The clinician returned to the interpretation of Observer data provided by Matt’s girlfriend, Dyna, which had been set aside given the elevated Negative Impression Index. Most of Dyna’s ratings were higher than Matt reported. The clinician asked Matt about this pattern when he returned for a feedback session. Matt explained, “Yeah, Dyna just really wants me to get help. She worries that I downplay everything.” A careful review of the items on the Negative Impression Index in the context of interview data, record review, and qualitative clinical impressions suggested that these ratings represented exaggerated descriptions of actual problems, perhaps driven by Dyna’s zeal to make sure Matt received the accommodations he needed to succeed. The clinician proceeded with reviewing other data from the Observer form, keeping in mind that some of the values could be exaggerated. She noted similarities between self-report and observer data, including elevations for Hyperactivity, Inattention/Executive Dysfunction, and Emotional Dysregulation. She compared the two sets of scores to identify where they were statistically different from each other and found Dyna had much higher elevations than Matt for most of the scores. Dyna’s description of impulsivity matched the clinician’s observations during the evaluation. The clinician wondered if Matt’s confident presentation might mask underlying features of negative self-concept as endorsed by Dyna. Given the many sources of data supporting a DSM diagnosis of ADHD Combined, the clinician felt comfortable proceeding despite the elevated Negative Impression Index from Dyna’s Observer report.
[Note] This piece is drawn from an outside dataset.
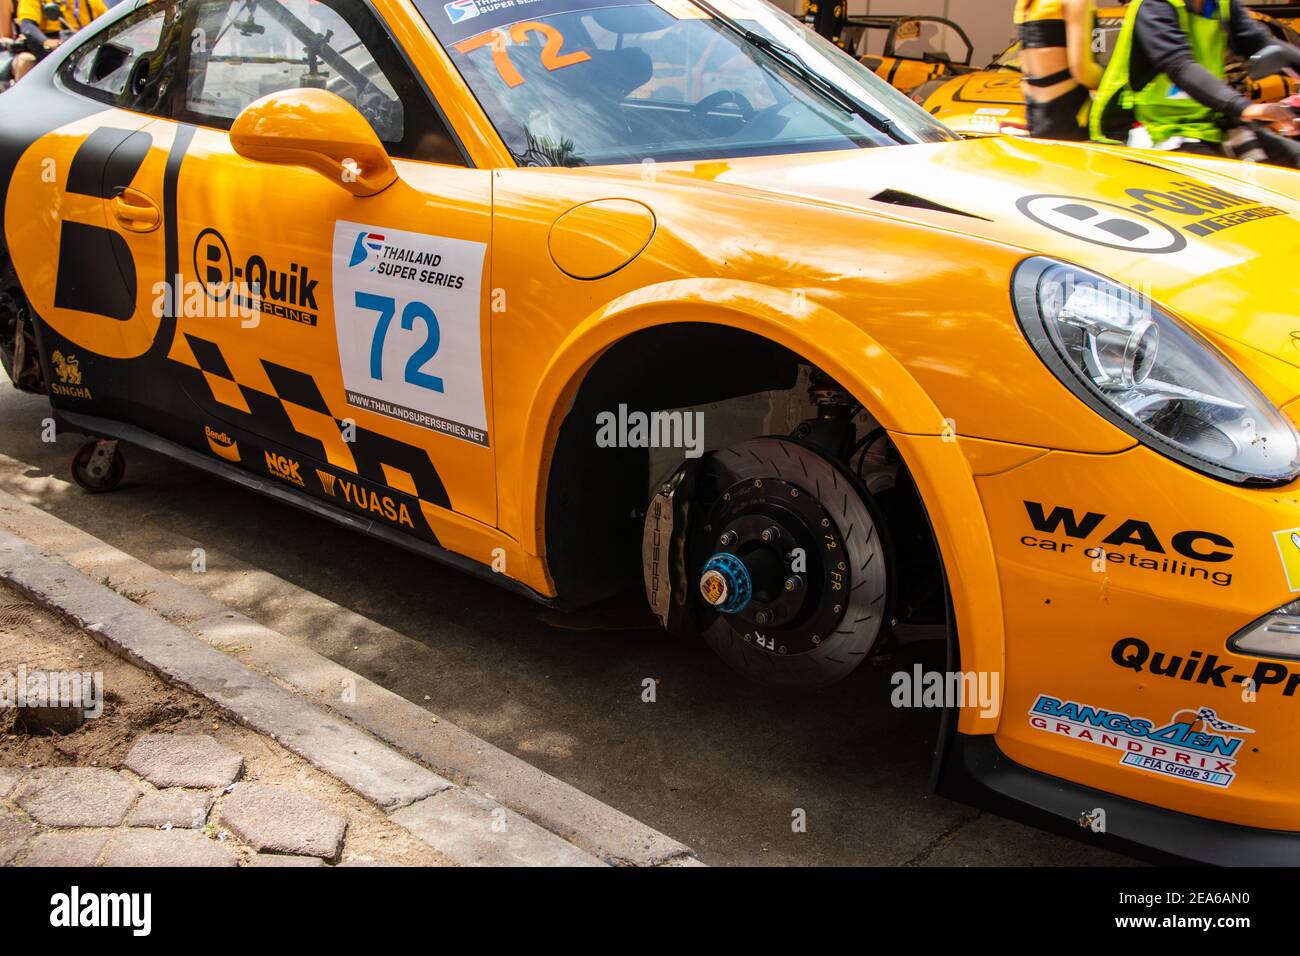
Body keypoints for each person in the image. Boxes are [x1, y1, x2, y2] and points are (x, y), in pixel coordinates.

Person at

The clinician’s assessment report summarized the reasons she assigned a diagnosis of ADHD, Combined presentation, and provided a variety of recommendations. Instead of recommending the requested accommodation of extended time, she recommended additional stop-the-clock breaks to allow Matt to walk around or stretch as needed without being penalized for losing time. She also recommended testing in a private setting so Matt would not distract or be distracted by other test-takers. In addition to responding to Matt’s request for accommodations on the GMAT, the clinician talked with him about supports that could be helpful at work and school. She referred him to a local psychiatrist with experience helping adults with ADHD to discuss medication options. She recommended that he work with a GMAT tutor to practice pacing himself and being strategic. She suggested that after the GMAT, he might want to meet with a therapist to consider ways he might extend his good “first impression” skills into long-term relationships. The clinician anticipated that business school could be challenging for Matt and outlined study strategies for him to try. She also summarized Matt’s pattern of strengths and challenges, so that he can be a strong self-advocate when he enters a more challenging work environment.